Sadık Dede’nin, sözlü gelenekte adı geçen Abdülmümin Dede ile aynı kişi olması ihtimal dahilindedir. Anadolu kökenli Rum Abdallarının ilk olarak Sadık Dede zamanında Kerbela’daki tekkeye yerleşmiş olmaları da kuvvetle muhtemeldir. Ancak Rum Abdalları ifadesinin bu dönemde Bektaşi kelimesinin bire bir muadili olarak kullanıldığını varsayamayız. Konu hakkında en ayrıntılı çalışmanın sahibi olan Fuad Köprülü’ye göre, 14. yüzyıldan beri Anadolu’da mevcut olan Rum Abdalları, Hacı Bektaş-ı Veli’yi kendi tarikatlarının azizlerinden kabul etmekle birlikte, Bektaşi değillerdi. Köprülü’ye göre “her mânâsıyla müfrit Alevi olan” Rum Abdalları, 16. yüzyıl ve 17. yüzyılın ilk yarısında Safevilerle olan ilişkileri nedeniyle takibata uğramış ve 17. ve 18. yüzyıllarda Bektaşilik içinde erimişlerdir.
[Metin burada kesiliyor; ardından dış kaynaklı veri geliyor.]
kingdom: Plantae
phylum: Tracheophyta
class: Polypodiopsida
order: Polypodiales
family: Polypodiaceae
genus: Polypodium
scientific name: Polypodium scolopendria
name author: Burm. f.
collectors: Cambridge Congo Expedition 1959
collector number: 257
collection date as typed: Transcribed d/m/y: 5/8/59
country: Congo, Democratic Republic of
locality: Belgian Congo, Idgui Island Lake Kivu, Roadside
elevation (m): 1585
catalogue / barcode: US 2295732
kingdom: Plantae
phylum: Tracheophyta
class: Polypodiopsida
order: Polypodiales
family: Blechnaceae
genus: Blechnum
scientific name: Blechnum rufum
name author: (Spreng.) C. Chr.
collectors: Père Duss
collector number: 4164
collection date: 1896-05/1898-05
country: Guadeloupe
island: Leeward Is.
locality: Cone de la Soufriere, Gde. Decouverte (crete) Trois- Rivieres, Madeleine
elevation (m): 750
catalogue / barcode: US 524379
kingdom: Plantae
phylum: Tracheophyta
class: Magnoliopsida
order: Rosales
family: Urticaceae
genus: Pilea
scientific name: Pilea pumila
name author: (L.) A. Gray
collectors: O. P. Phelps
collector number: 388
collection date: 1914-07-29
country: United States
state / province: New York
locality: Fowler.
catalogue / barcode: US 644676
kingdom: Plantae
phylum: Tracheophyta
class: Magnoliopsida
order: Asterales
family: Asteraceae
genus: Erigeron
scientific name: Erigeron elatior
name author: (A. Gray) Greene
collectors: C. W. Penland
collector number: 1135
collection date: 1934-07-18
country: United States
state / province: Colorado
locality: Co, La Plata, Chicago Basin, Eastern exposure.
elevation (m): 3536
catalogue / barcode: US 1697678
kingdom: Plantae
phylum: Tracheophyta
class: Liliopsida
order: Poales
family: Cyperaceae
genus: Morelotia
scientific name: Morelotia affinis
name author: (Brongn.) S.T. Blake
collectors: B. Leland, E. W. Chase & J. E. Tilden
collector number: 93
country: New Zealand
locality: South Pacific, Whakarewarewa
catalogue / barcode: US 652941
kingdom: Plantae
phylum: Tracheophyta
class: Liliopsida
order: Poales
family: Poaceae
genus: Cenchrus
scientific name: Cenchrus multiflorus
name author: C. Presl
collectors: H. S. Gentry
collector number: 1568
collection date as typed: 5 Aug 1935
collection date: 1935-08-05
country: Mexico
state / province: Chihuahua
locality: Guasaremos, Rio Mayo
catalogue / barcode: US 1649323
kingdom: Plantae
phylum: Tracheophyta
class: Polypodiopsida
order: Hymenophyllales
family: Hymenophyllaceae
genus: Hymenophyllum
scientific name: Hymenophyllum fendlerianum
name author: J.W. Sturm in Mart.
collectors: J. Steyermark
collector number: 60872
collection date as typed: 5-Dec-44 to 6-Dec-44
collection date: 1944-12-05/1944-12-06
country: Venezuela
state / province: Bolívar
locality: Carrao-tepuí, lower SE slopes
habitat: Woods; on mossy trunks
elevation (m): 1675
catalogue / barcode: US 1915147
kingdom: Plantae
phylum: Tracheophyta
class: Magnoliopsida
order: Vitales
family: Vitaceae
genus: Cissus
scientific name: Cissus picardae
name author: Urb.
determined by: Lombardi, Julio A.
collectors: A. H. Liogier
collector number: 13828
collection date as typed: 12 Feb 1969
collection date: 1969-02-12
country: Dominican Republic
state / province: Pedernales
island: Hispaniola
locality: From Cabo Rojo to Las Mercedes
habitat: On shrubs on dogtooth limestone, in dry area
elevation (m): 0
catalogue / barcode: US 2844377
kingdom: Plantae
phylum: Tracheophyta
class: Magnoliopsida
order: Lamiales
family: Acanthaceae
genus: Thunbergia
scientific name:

Rum Abdallarının, tarikatlarının kendilerine İmam Hüseyin’den intikal ettiğine inandıklarını, Kerbela’yı bilhassa ziyaret ettiklerini, mücerret yaşadıklarını, aralarına yeni girmiş gençlere “köçek” (kûçek) büyüklerine “dede” adını verdiklerini yine Köprülü’nün çalışmasından öğreniyoruz[45]. Nitekim, vakfiye metninin sonunda vakfın işleyişine hariçten, yani Rum Abdalları dışında müdahele edecek kimselerin, adet olduğu üzere lanetlendiği bölümde “kûçek” tabiri de kullanılmıştır[46]. Ayrıca Sadık Dede’nin adlarıyla zikredilen sekiz dervişinden biri “âbdâl,” dördü “dede” unvanı taşımaktadır[47]. Bütün bunlara dayanarak Kerbela’daki tekkenin büyük ihtimalle Osmanlılar döneminde ilk olarak Rum Abdallarının kontrolüne geçtiğini, ancak bu derviş zümresinin zamanla Bektaşîliğin içinde erimesiyle tekkenin Bektaşi bir hüviyet kazanmış olduğunu düşünebiliriz.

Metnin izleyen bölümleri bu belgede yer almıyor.